Dass Mikroplastik auch evolutionäre Veränderungen auslösen kann, zeigt nun zum ersten Mal ein internationales Team von Wissenschaftler*innen des LOEWE-Zentrums für Translationale Biodiversitätsgenomik (TBG), des Senckenberg Biodiversität und Klima Forschungszentrums Frankfurt (SBiK-F) und des Estnischen Nationallabors für Chemie und Physik. Ihre genomische Studie wurde im Fachmagazin „Chemosphere“ veröffentlicht. Demnach löst die Aufnahme von Mikroplastikpartikeln bei der Zuckmücke Chironomus riparius eine evolutionäre Anpassung aus. In einem Experiment über mehrere Mücken-Generationen wurden sie einer Konzentration von Mikroplastik ausgesetzt, wie sie auch in der Umwelt zu finden ist. Dabei zeigte sich zunächst ein Fitnessverlust, in der Form von Todesraten von bis zu 50 Prozent. Darauffolgend setzte jedoch eine interessante Entwicklung ein: Innerhalb von drei Generationen passten sich die Mücken an die Aufnahme des Schadstoffs an, so dass hinsichtlich der Überlebensraten kein Unterschied zur Kontrollgruppe mehr festzustellen war.

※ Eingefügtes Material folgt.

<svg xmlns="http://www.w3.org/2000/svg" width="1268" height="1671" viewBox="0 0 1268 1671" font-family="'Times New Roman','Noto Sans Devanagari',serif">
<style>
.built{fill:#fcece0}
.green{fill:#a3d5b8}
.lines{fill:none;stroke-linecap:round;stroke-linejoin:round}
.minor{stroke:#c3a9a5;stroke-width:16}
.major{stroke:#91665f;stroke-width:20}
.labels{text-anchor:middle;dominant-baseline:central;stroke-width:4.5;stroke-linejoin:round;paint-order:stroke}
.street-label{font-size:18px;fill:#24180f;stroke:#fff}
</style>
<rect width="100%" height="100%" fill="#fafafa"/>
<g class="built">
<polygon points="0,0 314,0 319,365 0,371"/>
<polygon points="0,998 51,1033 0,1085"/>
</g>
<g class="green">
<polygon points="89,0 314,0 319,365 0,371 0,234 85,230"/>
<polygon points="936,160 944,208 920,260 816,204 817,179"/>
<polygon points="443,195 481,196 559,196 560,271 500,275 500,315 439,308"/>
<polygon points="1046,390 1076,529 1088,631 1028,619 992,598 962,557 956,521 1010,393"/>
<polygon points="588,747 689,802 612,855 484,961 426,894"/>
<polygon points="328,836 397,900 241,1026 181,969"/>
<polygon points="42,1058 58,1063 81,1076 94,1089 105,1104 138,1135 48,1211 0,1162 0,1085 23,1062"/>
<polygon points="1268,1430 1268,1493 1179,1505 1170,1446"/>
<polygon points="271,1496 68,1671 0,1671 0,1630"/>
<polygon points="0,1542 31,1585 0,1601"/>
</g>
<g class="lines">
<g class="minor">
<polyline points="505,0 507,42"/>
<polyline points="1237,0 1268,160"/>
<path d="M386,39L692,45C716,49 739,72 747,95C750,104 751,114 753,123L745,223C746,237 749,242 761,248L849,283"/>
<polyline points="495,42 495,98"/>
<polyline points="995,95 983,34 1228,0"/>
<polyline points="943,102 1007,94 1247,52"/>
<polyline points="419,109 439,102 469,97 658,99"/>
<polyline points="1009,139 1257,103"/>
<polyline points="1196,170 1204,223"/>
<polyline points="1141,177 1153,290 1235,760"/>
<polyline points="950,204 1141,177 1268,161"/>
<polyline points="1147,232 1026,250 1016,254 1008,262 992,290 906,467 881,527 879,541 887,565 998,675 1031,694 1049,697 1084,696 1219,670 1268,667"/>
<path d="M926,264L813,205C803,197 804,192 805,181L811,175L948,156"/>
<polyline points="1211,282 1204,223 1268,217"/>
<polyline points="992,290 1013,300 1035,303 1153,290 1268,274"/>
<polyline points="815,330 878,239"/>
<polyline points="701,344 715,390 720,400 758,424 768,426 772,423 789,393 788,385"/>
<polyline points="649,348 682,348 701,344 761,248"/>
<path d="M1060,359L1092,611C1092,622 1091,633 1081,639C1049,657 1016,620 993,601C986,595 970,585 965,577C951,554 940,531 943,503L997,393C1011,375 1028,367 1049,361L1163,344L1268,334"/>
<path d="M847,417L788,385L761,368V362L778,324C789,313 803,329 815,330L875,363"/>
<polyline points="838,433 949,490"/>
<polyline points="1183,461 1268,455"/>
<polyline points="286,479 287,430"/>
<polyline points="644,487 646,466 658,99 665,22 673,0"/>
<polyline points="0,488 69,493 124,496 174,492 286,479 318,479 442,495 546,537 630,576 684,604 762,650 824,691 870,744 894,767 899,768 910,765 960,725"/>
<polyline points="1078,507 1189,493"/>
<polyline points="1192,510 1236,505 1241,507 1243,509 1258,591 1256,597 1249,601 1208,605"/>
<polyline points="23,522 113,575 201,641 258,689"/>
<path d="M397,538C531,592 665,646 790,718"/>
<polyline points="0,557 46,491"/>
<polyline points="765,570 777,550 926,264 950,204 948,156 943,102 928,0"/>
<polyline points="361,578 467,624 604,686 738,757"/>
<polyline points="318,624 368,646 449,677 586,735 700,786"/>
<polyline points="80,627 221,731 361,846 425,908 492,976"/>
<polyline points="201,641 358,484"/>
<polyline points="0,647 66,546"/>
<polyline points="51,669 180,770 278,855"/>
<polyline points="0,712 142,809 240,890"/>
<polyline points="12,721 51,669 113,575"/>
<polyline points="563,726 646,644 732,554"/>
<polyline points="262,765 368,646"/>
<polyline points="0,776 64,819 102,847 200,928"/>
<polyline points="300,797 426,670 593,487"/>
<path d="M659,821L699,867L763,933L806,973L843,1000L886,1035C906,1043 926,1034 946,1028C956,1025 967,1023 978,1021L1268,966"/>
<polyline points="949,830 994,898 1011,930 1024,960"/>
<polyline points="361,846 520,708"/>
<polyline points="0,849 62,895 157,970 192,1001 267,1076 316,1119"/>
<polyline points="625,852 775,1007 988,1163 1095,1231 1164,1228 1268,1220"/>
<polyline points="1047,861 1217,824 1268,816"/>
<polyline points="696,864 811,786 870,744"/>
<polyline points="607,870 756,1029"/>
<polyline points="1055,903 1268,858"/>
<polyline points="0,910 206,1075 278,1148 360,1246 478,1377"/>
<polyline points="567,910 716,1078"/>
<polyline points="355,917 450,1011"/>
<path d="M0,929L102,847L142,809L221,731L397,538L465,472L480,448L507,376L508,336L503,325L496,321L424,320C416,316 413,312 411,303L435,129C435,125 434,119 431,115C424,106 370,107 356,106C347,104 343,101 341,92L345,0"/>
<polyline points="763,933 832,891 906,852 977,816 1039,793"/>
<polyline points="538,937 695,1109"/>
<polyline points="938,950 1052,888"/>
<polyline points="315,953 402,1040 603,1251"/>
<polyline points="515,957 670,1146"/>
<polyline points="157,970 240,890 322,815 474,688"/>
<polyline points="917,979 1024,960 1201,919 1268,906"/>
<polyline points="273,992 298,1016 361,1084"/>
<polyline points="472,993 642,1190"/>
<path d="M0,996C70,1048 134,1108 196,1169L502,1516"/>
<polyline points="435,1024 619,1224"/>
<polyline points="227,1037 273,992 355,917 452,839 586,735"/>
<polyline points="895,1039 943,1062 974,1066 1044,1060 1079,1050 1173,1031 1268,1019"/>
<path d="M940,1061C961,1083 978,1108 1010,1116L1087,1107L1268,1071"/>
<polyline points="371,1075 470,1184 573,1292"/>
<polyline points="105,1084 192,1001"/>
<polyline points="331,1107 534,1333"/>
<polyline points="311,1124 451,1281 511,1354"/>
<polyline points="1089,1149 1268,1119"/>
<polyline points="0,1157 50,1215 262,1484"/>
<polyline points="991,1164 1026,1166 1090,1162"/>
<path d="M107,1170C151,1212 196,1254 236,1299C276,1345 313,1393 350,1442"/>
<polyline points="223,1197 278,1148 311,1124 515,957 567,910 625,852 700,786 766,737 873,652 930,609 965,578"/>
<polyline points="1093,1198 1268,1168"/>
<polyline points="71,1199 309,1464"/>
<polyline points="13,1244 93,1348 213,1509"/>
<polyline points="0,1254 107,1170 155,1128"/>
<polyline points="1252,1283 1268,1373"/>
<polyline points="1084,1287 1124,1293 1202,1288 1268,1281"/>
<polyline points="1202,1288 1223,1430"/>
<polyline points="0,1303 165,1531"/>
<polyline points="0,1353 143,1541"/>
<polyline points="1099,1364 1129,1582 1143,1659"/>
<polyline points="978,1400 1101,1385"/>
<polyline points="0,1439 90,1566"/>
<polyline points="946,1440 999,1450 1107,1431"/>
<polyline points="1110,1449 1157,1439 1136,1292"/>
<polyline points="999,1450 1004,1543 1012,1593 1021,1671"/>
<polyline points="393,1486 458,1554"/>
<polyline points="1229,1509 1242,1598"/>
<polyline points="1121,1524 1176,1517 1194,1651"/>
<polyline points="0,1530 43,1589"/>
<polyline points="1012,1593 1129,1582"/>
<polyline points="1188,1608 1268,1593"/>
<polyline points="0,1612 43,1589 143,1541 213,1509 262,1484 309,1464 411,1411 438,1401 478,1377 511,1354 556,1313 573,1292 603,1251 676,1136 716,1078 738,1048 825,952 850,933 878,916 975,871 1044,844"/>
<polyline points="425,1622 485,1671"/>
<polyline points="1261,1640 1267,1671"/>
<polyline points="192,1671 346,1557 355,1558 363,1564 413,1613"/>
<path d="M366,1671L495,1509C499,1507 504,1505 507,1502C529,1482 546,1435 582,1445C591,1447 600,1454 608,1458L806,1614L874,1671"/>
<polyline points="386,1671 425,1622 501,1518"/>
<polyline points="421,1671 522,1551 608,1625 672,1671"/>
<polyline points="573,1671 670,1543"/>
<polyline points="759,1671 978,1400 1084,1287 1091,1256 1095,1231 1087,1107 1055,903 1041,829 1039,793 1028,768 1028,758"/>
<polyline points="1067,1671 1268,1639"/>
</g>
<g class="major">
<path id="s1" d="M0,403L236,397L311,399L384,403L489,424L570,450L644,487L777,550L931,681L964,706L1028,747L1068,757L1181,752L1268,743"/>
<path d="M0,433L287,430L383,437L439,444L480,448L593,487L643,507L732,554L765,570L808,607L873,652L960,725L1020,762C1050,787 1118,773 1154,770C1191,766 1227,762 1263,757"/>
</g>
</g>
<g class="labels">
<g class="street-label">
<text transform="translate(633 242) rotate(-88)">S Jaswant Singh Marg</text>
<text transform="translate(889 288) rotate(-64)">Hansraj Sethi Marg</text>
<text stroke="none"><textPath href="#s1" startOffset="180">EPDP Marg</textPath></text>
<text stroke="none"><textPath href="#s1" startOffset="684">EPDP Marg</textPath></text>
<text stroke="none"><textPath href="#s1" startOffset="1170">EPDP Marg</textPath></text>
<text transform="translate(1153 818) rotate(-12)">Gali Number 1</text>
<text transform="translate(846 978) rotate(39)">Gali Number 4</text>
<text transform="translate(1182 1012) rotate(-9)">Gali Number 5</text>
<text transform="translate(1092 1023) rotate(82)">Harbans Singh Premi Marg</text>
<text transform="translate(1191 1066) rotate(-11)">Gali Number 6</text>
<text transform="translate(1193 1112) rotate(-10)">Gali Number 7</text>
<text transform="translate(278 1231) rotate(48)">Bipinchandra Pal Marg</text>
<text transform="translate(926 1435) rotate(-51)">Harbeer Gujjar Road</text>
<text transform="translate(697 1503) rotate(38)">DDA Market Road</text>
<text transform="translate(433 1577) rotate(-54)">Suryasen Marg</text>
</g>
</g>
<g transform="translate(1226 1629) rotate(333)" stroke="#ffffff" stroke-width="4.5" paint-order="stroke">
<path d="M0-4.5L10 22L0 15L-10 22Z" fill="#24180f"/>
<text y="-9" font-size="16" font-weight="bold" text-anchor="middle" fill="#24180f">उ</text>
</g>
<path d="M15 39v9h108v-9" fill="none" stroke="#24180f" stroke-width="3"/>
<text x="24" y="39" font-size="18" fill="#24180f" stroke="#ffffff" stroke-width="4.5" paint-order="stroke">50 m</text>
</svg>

Gleichzeitig wurden jedoch in ihrem gesamten Genom Veränderungen registriert, die sich als Grund für diese ungemein schnelle Anpassung deuten lassen. Insbesondere zeigten diejenigen Gene Zeichen von evolutionärer Anpassung, die bei der Bekämpfung von Entzündungen und oxidativem Stress – einem stofflichen Ungleichgewicht in Zellen, das Reparatur- und Entgiftungsfunktionen beeinträchtigt – eine Rolle spielen.

Studien-Autorin Dr. Halina Binde Doria vom LOEWE-Zentrum TBG und dem SBIK-F ordnet die Ergebnisse ein: „Auch wenn sich die Zuckmücken sehr schnell an das Mikroplastik anpassen konnten, ist das nur teilweise eine gute Nachricht. Denn dies spiegelt möglicherweise nicht die Situation in natürlichen Populationen und Ökosystemen wider. Dazu müssen viele verschiedene Faktoren berücksichtigt werden.“ Zum einen zeige die Versuchssituation möglicherweise nicht alle negativen Auswirkungen von Mikroplastik auf das Überleben beziehungsweise die Vermehrungsrate, kurz die evolutionäre Fitness. So beeinflusse zum Beispiel die Aufnahme von Mikroplastikpartikeln direkt oder indirekt die Nährstoffaufnahme im Darm und könne in nährstoffarmen Phasen, zum Beispiel im Winter, negative Auswirkungen haben. Auch könne die Anpassung an Mikroplastik wichtige andere Anpassungen, wie etwa die Kontrolle der Mutationsrate, außer Kraft setzen. Darüber hinaus sei bekannt, dass sich nicht alle Arten so schnell anpassen könnten wie die Zuckmücken. Auf diese hätte Mikroplastik längerfristig schädliche Auswirkungen.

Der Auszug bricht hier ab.